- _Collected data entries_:
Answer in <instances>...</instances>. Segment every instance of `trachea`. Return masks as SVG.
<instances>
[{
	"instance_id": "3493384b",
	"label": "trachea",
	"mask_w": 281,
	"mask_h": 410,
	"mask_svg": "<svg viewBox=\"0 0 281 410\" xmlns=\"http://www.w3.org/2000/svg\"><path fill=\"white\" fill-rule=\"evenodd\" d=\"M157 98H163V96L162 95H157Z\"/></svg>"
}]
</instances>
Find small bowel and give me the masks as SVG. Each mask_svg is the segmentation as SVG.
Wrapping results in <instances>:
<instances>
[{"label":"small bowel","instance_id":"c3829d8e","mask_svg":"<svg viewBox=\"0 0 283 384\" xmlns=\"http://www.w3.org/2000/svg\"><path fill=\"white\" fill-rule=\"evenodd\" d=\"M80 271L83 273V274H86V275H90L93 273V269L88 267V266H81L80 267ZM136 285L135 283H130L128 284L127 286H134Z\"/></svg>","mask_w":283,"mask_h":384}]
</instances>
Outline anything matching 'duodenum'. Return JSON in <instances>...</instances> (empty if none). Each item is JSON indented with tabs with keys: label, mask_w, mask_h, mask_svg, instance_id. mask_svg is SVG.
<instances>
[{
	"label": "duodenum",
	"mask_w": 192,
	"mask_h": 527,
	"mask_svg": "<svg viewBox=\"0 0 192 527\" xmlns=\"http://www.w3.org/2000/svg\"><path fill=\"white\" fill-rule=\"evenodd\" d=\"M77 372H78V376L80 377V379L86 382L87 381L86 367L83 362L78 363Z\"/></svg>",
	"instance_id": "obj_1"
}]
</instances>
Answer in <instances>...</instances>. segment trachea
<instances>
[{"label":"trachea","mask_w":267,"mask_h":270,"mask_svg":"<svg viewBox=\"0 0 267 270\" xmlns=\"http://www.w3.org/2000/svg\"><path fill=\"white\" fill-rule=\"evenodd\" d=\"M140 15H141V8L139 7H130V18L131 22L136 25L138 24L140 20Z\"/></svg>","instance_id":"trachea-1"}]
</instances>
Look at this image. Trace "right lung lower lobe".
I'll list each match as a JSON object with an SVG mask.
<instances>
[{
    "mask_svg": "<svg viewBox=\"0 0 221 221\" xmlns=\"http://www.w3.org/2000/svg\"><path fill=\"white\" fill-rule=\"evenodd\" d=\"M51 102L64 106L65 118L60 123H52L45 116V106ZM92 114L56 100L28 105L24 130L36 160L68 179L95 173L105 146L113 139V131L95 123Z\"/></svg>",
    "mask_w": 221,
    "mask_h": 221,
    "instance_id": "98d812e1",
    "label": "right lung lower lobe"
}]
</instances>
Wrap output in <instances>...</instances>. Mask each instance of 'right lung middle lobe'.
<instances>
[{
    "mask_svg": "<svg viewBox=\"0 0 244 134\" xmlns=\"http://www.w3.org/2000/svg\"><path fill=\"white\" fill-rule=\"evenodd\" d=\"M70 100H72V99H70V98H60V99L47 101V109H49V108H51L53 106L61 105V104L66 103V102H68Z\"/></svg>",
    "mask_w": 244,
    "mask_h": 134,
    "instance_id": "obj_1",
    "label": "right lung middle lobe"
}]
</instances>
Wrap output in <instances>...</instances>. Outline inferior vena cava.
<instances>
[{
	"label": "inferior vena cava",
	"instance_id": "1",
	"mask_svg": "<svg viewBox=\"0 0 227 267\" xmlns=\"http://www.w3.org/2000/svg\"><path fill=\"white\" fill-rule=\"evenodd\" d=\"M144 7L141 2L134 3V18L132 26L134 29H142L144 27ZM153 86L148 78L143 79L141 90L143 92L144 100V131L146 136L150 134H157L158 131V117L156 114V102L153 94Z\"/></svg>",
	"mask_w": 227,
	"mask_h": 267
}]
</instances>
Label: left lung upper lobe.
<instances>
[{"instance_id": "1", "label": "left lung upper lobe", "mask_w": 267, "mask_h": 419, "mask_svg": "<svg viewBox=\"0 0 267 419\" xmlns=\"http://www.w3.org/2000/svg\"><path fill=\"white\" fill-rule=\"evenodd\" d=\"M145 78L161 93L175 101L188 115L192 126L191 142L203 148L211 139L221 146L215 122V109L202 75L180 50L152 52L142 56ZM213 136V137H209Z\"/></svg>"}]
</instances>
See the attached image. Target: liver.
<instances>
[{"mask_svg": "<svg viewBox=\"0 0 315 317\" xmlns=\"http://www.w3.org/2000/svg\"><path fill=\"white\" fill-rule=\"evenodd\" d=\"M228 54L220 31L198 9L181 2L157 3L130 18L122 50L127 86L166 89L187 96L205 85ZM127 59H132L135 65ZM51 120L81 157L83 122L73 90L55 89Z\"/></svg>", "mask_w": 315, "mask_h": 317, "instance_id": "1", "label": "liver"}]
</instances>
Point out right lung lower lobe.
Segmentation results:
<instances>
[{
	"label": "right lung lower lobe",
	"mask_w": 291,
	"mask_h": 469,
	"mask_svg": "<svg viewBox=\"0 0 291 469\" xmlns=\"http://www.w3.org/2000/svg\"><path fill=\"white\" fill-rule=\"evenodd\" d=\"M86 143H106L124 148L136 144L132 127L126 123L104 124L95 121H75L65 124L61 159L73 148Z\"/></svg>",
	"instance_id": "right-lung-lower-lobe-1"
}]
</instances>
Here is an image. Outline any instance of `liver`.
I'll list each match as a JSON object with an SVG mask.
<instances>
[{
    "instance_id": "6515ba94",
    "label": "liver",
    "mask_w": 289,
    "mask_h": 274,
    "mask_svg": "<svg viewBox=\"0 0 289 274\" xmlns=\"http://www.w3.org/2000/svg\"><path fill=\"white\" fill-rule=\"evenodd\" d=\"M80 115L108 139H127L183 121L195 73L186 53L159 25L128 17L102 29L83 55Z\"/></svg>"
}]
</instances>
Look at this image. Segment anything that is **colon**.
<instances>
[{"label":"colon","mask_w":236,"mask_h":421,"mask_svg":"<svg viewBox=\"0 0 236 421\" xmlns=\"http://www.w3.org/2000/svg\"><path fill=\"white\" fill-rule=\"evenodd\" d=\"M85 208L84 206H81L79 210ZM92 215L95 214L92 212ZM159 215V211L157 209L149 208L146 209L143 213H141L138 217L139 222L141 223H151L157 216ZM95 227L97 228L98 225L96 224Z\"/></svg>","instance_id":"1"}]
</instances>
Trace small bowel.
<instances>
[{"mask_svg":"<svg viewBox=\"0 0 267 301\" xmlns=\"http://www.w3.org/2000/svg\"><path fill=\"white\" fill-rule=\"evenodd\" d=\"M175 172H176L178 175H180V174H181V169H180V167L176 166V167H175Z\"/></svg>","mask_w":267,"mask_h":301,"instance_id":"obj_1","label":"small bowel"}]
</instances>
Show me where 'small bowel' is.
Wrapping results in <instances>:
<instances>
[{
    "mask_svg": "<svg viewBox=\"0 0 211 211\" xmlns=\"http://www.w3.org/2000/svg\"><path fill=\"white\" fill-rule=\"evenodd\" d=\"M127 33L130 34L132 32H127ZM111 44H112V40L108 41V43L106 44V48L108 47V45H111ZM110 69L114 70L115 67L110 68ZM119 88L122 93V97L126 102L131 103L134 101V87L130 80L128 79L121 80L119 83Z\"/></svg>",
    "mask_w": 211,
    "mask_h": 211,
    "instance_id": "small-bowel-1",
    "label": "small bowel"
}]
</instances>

- _Brief_: Reproduce every item above verbatim, with no changes.

- _Reply to the task_:
Answer in <instances>...</instances>. Segment every instance of `trachea`. Return masks as SVG.
<instances>
[{
	"instance_id": "3493384b",
	"label": "trachea",
	"mask_w": 281,
	"mask_h": 410,
	"mask_svg": "<svg viewBox=\"0 0 281 410\" xmlns=\"http://www.w3.org/2000/svg\"><path fill=\"white\" fill-rule=\"evenodd\" d=\"M157 98H163V96L162 95H157Z\"/></svg>"
}]
</instances>
Find small bowel and give me the masks as SVG. Each mask_svg is the segmentation as SVG.
Wrapping results in <instances>:
<instances>
[{"label":"small bowel","instance_id":"c3829d8e","mask_svg":"<svg viewBox=\"0 0 283 384\" xmlns=\"http://www.w3.org/2000/svg\"><path fill=\"white\" fill-rule=\"evenodd\" d=\"M80 271L83 273V274H86V275H90L93 273V269L88 267V266H81L80 267ZM136 285L135 283H130L128 284L127 286H134Z\"/></svg>","mask_w":283,"mask_h":384}]
</instances>
Outline anything matching 'duodenum'. Return JSON in <instances>...</instances> (empty if none). Each item is JSON indented with tabs with keys: label, mask_w, mask_h, mask_svg, instance_id. mask_svg is SVG.
<instances>
[{
	"label": "duodenum",
	"mask_w": 192,
	"mask_h": 527,
	"mask_svg": "<svg viewBox=\"0 0 192 527\" xmlns=\"http://www.w3.org/2000/svg\"><path fill=\"white\" fill-rule=\"evenodd\" d=\"M77 372H78V376L80 377V379L86 382L87 381L86 367L83 362L78 363Z\"/></svg>",
	"instance_id": "obj_1"
}]
</instances>
Answer in <instances>...</instances>. segment trachea
<instances>
[{"label":"trachea","mask_w":267,"mask_h":270,"mask_svg":"<svg viewBox=\"0 0 267 270\" xmlns=\"http://www.w3.org/2000/svg\"><path fill=\"white\" fill-rule=\"evenodd\" d=\"M140 15H141V8L139 7H130V18L131 22L136 25L138 24L140 20Z\"/></svg>","instance_id":"trachea-1"}]
</instances>
Look at this image. Trace "right lung lower lobe".
I'll list each match as a JSON object with an SVG mask.
<instances>
[{
    "mask_svg": "<svg viewBox=\"0 0 221 221\" xmlns=\"http://www.w3.org/2000/svg\"><path fill=\"white\" fill-rule=\"evenodd\" d=\"M51 102L64 106L65 118L60 123H52L45 116V106ZM92 114L56 100L28 105L24 130L36 160L68 179L95 173L105 146L113 139V131L95 123Z\"/></svg>",
    "mask_w": 221,
    "mask_h": 221,
    "instance_id": "98d812e1",
    "label": "right lung lower lobe"
}]
</instances>
Wrap output in <instances>...</instances>. Mask each instance of 'right lung middle lobe'.
<instances>
[{
    "mask_svg": "<svg viewBox=\"0 0 244 134\" xmlns=\"http://www.w3.org/2000/svg\"><path fill=\"white\" fill-rule=\"evenodd\" d=\"M70 100H72V99H70V98H60V99L47 101V109H49V108H51L53 106L61 105V104L66 103V102H68Z\"/></svg>",
    "mask_w": 244,
    "mask_h": 134,
    "instance_id": "obj_1",
    "label": "right lung middle lobe"
}]
</instances>
Wrap output in <instances>...</instances>. Outline inferior vena cava.
<instances>
[{
	"label": "inferior vena cava",
	"instance_id": "1",
	"mask_svg": "<svg viewBox=\"0 0 227 267\" xmlns=\"http://www.w3.org/2000/svg\"><path fill=\"white\" fill-rule=\"evenodd\" d=\"M144 7L141 2L134 3V18L132 26L134 29H142L144 27ZM153 86L148 78L143 79L141 90L143 92L144 100V131L146 136L150 134H157L158 131V117L156 114V102L153 94Z\"/></svg>",
	"mask_w": 227,
	"mask_h": 267
}]
</instances>
Label: left lung upper lobe.
<instances>
[{"instance_id": "1", "label": "left lung upper lobe", "mask_w": 267, "mask_h": 419, "mask_svg": "<svg viewBox=\"0 0 267 419\" xmlns=\"http://www.w3.org/2000/svg\"><path fill=\"white\" fill-rule=\"evenodd\" d=\"M145 78L161 93L175 101L188 115L192 126L191 142L203 148L211 139L221 146L215 122V109L202 75L180 50L152 52L142 56ZM213 136V137H209Z\"/></svg>"}]
</instances>
See the attached image. Target: liver.
<instances>
[{"mask_svg": "<svg viewBox=\"0 0 315 317\" xmlns=\"http://www.w3.org/2000/svg\"><path fill=\"white\" fill-rule=\"evenodd\" d=\"M228 54L220 31L198 9L181 2L157 3L130 18L122 50L127 86L166 89L187 96L205 85ZM127 59H132L135 65ZM51 120L81 157L83 122L73 90L55 89Z\"/></svg>", "mask_w": 315, "mask_h": 317, "instance_id": "1", "label": "liver"}]
</instances>
Point out right lung lower lobe.
Segmentation results:
<instances>
[{
	"label": "right lung lower lobe",
	"mask_w": 291,
	"mask_h": 469,
	"mask_svg": "<svg viewBox=\"0 0 291 469\" xmlns=\"http://www.w3.org/2000/svg\"><path fill=\"white\" fill-rule=\"evenodd\" d=\"M86 143H106L124 148L136 144L132 127L126 123L104 124L95 121H75L65 124L61 159L73 148Z\"/></svg>",
	"instance_id": "right-lung-lower-lobe-1"
}]
</instances>
Here is an image. Outline any instance of `liver`.
I'll list each match as a JSON object with an SVG mask.
<instances>
[{
    "instance_id": "6515ba94",
    "label": "liver",
    "mask_w": 289,
    "mask_h": 274,
    "mask_svg": "<svg viewBox=\"0 0 289 274\" xmlns=\"http://www.w3.org/2000/svg\"><path fill=\"white\" fill-rule=\"evenodd\" d=\"M80 115L108 139H127L183 121L195 73L186 53L159 25L128 17L102 29L83 55Z\"/></svg>"
}]
</instances>
Look at this image. Segment anything that is **colon**.
<instances>
[{"label":"colon","mask_w":236,"mask_h":421,"mask_svg":"<svg viewBox=\"0 0 236 421\" xmlns=\"http://www.w3.org/2000/svg\"><path fill=\"white\" fill-rule=\"evenodd\" d=\"M85 208L84 206H81L79 210ZM92 215L95 214L92 212ZM159 215V211L157 209L149 208L146 209L143 213H141L138 217L139 222L141 223H151L157 216ZM95 227L97 228L98 225L96 224Z\"/></svg>","instance_id":"1"}]
</instances>
Trace small bowel.
<instances>
[{"mask_svg":"<svg viewBox=\"0 0 267 301\" xmlns=\"http://www.w3.org/2000/svg\"><path fill=\"white\" fill-rule=\"evenodd\" d=\"M175 172H176L178 175H180V174H181V169H180V167L176 166V167H175Z\"/></svg>","mask_w":267,"mask_h":301,"instance_id":"obj_1","label":"small bowel"}]
</instances>
Show me where 'small bowel' is.
Wrapping results in <instances>:
<instances>
[{
    "mask_svg": "<svg viewBox=\"0 0 211 211\" xmlns=\"http://www.w3.org/2000/svg\"><path fill=\"white\" fill-rule=\"evenodd\" d=\"M127 33L130 34L132 32H127ZM111 44H112V40L108 41V43L106 44V48L108 47V45H111ZM110 69L114 70L115 67L110 68ZM119 88L122 93V97L126 102L131 103L134 101V87L130 80L128 79L121 80L119 83Z\"/></svg>",
    "mask_w": 211,
    "mask_h": 211,
    "instance_id": "small-bowel-1",
    "label": "small bowel"
}]
</instances>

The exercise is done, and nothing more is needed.